<兵庫県町村会が創立100周年>
記念シンポで「地方自治体の将来像」考える

2020.08.21

 県内12町でつくる県町村会の創立100周年を記念したシンポジウムが21日午後、県公館で開かれた。県、県内市町の首長や議員ら約130人が来場したほか、県のインターネット上の動画配信サイト「ひょうごチャンネル」でも同時配信され、地方自治体のこれからのあり方について、人口減少やポストコロナ社会への対応といった、社会の変化をふまえた国や県の直近のビジョンなどを交え、ともに考えた。
 同会は、町行政の円滑な運営と地方自治の振興発展をめざして、各種研修事業や調査研究、国や県への要望活動などに取り組んでいる。
 シンポジウムは、同会の創立100周年の節目を機に、今後のあり方を全国に先駆けて兵庫から発信しようと、県と同会の共催で開かれた。
 開会あいさつで、会長の庵逧典章佐用町長は「行政課題に対応しようと発足されてからこれまでに、行政はいくつもの試練に見舞われた。現在の豊かで安定した社会は、先人の努力と英知のもとに築かれたことを忘れてはならない」と改めて肝に銘じ、「住民の安全確保、福祉の向上、次世代の育成という地方行政の使命はいつの時代も変わらない。人口減少、少子高齢化などかつてない変化に直面した状況下でも果たしていける一助となれば」と開催意義を語った。
 続いて、地方公務員共済組合連合会の岡崎浩巳理事長が基調講演に立ち、高齢者人口がピークを迎える2040年頃を見据えた地方行政のあり方を審議する、第32次地方制度調査会が今年6月にとりまとめた答申を解説。人手など限られた資源の中でもサービスを提供できる手立てとして、都道府県による後方支援を併せた市町村間の広域連携の重要性が示されたことなどを説いた。

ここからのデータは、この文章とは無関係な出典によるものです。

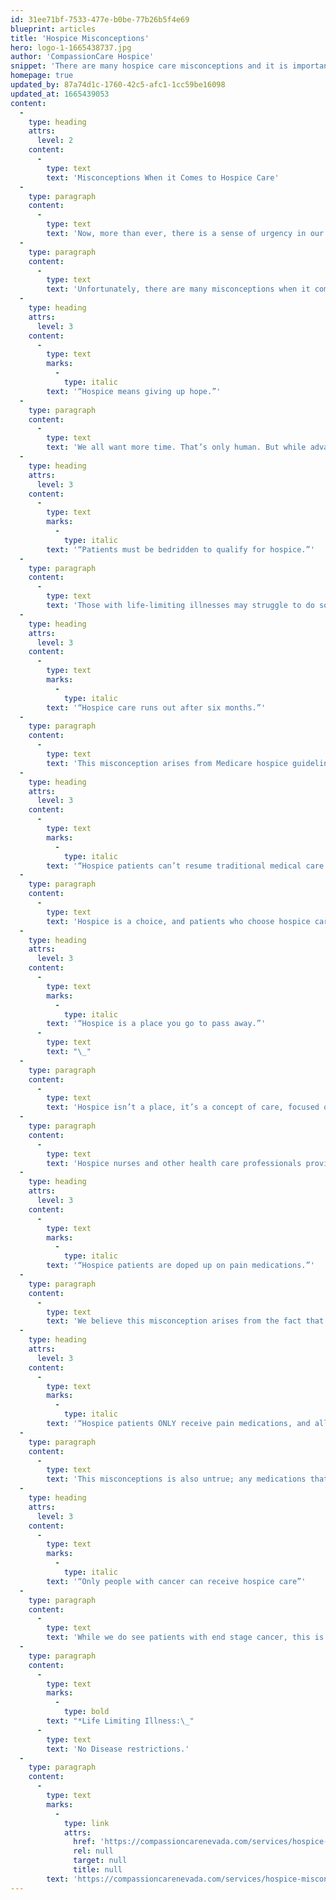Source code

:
 ```yaml
---
id: 31ee71bf-7533-477e-b0be-77b26b5f4e69
blueprint: articles
title: 'Hospice Misconceptions'
hero: logo-1-1665438737.jpg
author: 'CompassionCare Hospice'
snippet: 'There are many hospice care misconceptions and it is important to learn as much as possible about how hospice care might benefit you, or your loved one.'
homepage: true
updated_by: 87a74d1c-1760-42c5-afc1-1cc59be16098
updated_at: 1665439053
content:
  -
    type: heading
    attrs:
      level: 2
    content:
      -
        type: text
        text: 'Misconceptions When it Comes to Hospice Care'
  -
    type: paragraph
    content:
      -
        type: text
        text: 'Now, more than ever, there is a sense of urgency in our country to start discussions about how we would want to be treated, if we were faced with a life-limiting illness. Discussing end of life care options, preparing advance directives, and letting our loved ones know our wishes, are all important topics. Hospice care can provide innumerable benefits to those with life-limiting illnesses, and their loved ones. But there are many hospice care misconceptions and it is important to learn as much as possible about how hospice care might benefit you, or your loved one. We have many choices about the services we receive toward the end of life, and hospice care is an important one to consider.'
  -
    type: paragraph
    content:
      -
        type: text
        text: 'Unfortunately, there are many misconceptions when it comes to Hospice care. Below, we will address some of the common hospice misconceptions we frequently hear:'
  -
    type: heading
    attrs:
      level: 3
    content:
      -
        type: text
        marks:
          -
            type: italic
        text: '“Hospice means giving up hope.”'
  -
    type: paragraph
    content:
      -
        type: text
        text: 'We all want more time. That’s only human. But while advanced medical care can do wonders for people with life-limiting illnesses, it can also become exhausting and counter-productive. Still, we keep trying, because to do otherwise feels like giving up. At some point, a decision may have to be made – not about ceasing all care, but about weighing the benefits of a certain course of treatment against the burdens of that treatment. What matters most may not be more time, but the ability to more fully enjoy the time we have with those we love. Hospice care provides hope by giving patients a chance to live their lives without being debilitated by pain and exhausted by unnecessary medical treatments and hospital visits. Hospice care also provides caregivers the support they need physically, emotionally and spiritually. The hospice team will make sure that the caregiver is fully informed and well prepared to care for their loved one to the best of their ability.'
  -
    type: heading
    attrs:
      level: 3
    content:
      -
        type: text
        marks:
          -
            type: italic
        text: '“Patients must be bedridden to qualify for hospice.”'
  -
    type: paragraph
    content:
      -
        type: text
        text: 'Those with life-limiting illnesses may struggle to do some of the things they once did. But hospice is founded on the idea that, with proper pain and symptom management, patients can enjoy a much better quality of life. Hospice patients are encouraged to do those things they most enjoy and desire to do, to fulfill their “bucket list”. Things like spending time with friends, going out to dinner and shows, even camping and traveling. There are no age or disease restrictions to receive hospice services. Anyone with a life-limiting illness may qualify to receive support. Hospice may be appropriate for those with any progressive condition such as: cancer, Alzheimer’s/dementia, stroke, pulmonary diseases, or liver disease just to name a few.'
  -
    type: heading
    attrs:
      level: 3
    content:
      -
        type: text
        marks:
          -
            type: italic
        text: '“Hospice care runs out after six months.”'
  -
    type: paragraph
    content:
      -
        type: text
        text: 'This misconception arises from Medicare hospice guidelines, which state that a hospice patient must be certified as having six months or less to live if the disease progresses as expected and takes its natural course. However, we know that with hospice support and all the care and services that are provided, people may live well beyond this expectation. Patients can continue to receive hospice services indefinitely, as long as they continue to meet the medical criteria as outlined by Medicare. Patients are assessed regularly during each certification period (which is twice in the first 180 days of service, and then every 60 days thereafter). As long as the patient continues to meet Medicare criteria, they can continue to receive hospice support, indefinitely.'
  -
    type: heading
    attrs:
      level: 3
    content:
      -
        type: text
        marks:
          -
            type: italic
        text: '“Hospice patients can’t resume traditional medical care.”'
  -
    type: paragraph
    content:
      -
        type: text
        text: 'Hospice is a choice, and patients who choose hospice care can always choose to seek aggressive treatments again, if desired. A patient may qualify and choose hospice support, and then improve or decide to seek aggressive treatment. They can easily revoke their hospice benefit, and resume tradition care at any time. Hospice is also not just a one-time benefit. If someone qualifies for hospice support but then decides they no longer wish to receive it, or no longer meet criteria, they can also decide to resume hospice support at a later date, as long as they meet criteria. There is no limit to the number of times that a patient can receive Hospice care in their lifetime.'
  -
    type: heading
    attrs:
      level: 3
    content:
      -
        type: text
        marks:
          -
            type: italic
        text: '“Hospice is a place you go to pass away.”'
      -
        type: text
        text: "\_"
  -
    type: paragraph
    content:
      -
        type: text
        text: 'Hospice isn’t a place, it’s a concept of care, focused on palliative or comfort care and managing symptoms, aimed at improving quality of life. Hospice is a service, rather than a place you go, and is provided wherever a person calls home. This may include private residences, assisted living facilities, skilled nursing facility, or group home settings.'
  -
    type: paragraph
    content:
      -
        type: text
        text: 'Hospice nurses and other health care professionals provide support and are available 24 hours per day. Routine care at home is usually provided by a family member, or caregiver, who sees to the patient’s daily needs, including help with taking medications. The hospice team made up of physicians, nurses, certified nursing assistants and social workers, make regular visits to provide skilled nursing care. If a patient experiences a crisis, such as unmanaged pain, respiratory distress, or unmanaged anxiety, Medicare has options for higher levels of care. These include Continuous Care at home, or General Inpatient Care, until the crisis resolves. Both of these levels of care are intended for short term, acute crisis management. Once the crisis is resolved, the patient returns to routine care wherever they call home. To learn more about the hospice levels of care, please visit this section on our website.'
  -
    type: heading
    attrs:
      level: 3
    content:
      -
        type: text
        marks:
          -
            type: italic
        text: '“Hospice patients are doped up on pain medications.”'
  -
    type: paragraph
    content:
      -
        type: text
        text: 'We believe this misconception arises from the fact that hospice is palliative in nature, focused on managing pain and other distressing symptoms. However, each patient is unique, and our goal is to promote the highest quality of life by ensuring that our patients are as comfortable as possible- without being overmedicated. This allows them to be comfortable, and focus on those things that are most important to them. Hospice staff are experts in pain and symptom management, and our patients are directly involved in their plan of care. This includes addressing pain and symptom management with their hospice physician and nurse. Treatments are chosen based on the patient’s wishes, values and beliefs. The care plan is ever-evolving, and can change as the patient’s condition changes.'
  -
    type: heading
    attrs:
      level: 3
    content:
      -
        type: text
        marks:
          -
            type: italic
        text: '“Hospice patients ONLY receive pain medications, and all other medications are discontinued”'
  -
    type: paragraph
    content:
      -
        type: text
        text: 'This misconceptions is also untrue; any medications that are medically necessary are continued, as well as medications for pain or other distressing symptoms. While hospice care focuses on palliative, or comfort care, it is holistic in nature. Meaning, we are not only concerned with a patients’ medical diagnosis that led them to hospice, but everything that is going on with that patient. A patient may start hospice care for terminal cancer, but if they also have high blood pressure, this needs to be treated, to keep them comfortable. Our primary goal with hospice care is to keep the patient as comfortable as possible, promoting the highest quality of life. This allows our patients and their loved ones to focus on the things that are most important to them.'
  -
    type: heading
    attrs:
      level: 3
    content:
      -
        type: text
        marks:
          -
            type: italic
        text: '“Only people with cancer can receive hospice care”'
  -
    type: paragraph
    content:
      -
        type: text
        text: 'While we do see patients with end stage cancer, this is only one of many diagnosis that we encounter. Medicare guidelines actually say that there are no disease restrictions in determining if someone can receive hospice support. Rather, anyone who has been diagnosed by a physician with any life-limiting (terminal) illness, may qualify for hospice care. While this includes patients with cancer, some of the other diagnosis we see are end stage diseases such as lung diseases (COPD, emphysema), heart disease, kidney disease, Parkinson’s, ALS, Alzheimer’s and other Dementia’s. We also see patients that have multiple chronic illnesses, that when looked at together, make their health fragile and shorten their life expectancy. Medicare is concerned with the patients prognosis- what do we think the likely outcome of the disease will be, if it continues to run its’ course as expected.'
  -
    type: paragraph
    content:
      -
        type: text
        marks:
          -
            type: bold
        text: "*Life Limiting Illness:\_"
      -
        type: text
        text: 'No Disease restrictions.'
  -
    type: paragraph
    content:
      -
        type: text
        marks:
          -
            type: link
            attrs:
              href: 'https://compassioncarenevada.com/services/hospice-misconceptions/'
              rel: null
              target: null
              title: null
        text: 'https://compassioncarenevada.com/services/hospice-misconceptions/'
---
```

 続くパネルディスカッションでは、まず、事例発表が行われ、金澤副知事は、税務職員の市町間併任など県下の市町連携を紹介。「有効性があり、行政課題ごとに強化を図るべき。主体的な連携を積極的に支援していく」と県の姿勢を示した。
 高齢化率の高い島根県雲南市の速水雄一市長は、地域課題の解決や新たな価値の創造をめざす、子どもから企業を含む大人までの取り組みを積極的に支援していることを披露。ニーズと社会変動に応じたきめ細かい住民サービスにつながっていることを伝えた。
 また、岡山県西粟倉村の青木秀樹村長は、森林環境を活用した活動を紹介。適正管理から始まり、林業の6次産業化の実現やエネルギー資源としての利活用、ベンチャーの創出などにつながっていることから、「多様な主体が関わることで多様な価値が生まれる」と連携や交流の意義を説いた。
 次に、庵逧会長と岡崎氏、大阪大学大学院の北村亘教授を加えた6氏がパネルディスカッション。中で、「公」「共」「私」連携の重要性も強調され、岡崎氏は市町村に、「『共』と『私』へのコーディネート力の発揮が一層求められる」と自覚を促した。
 また、市町村連携について、北村氏は「連携前後で課題が生じた際に仲介する垂直補完の役割を」と都道府県のあり方を説いた。
 金澤副知事は「市町村は、基礎的自治体として自主自立にこだわる部分と、行政サービスの維持を最優先するために連携すべき部分の見極めを」と柔と剛を織り交ぜた運営を提唱した。
 最後に、庵逧会長は「町ごとに個性と理念を持ちつつ、12町で互いに連携・協力して課題解決に努める」と住民が誇れるまちづくりへの決意を新たにし、引き続いての理解と力添えを求めた。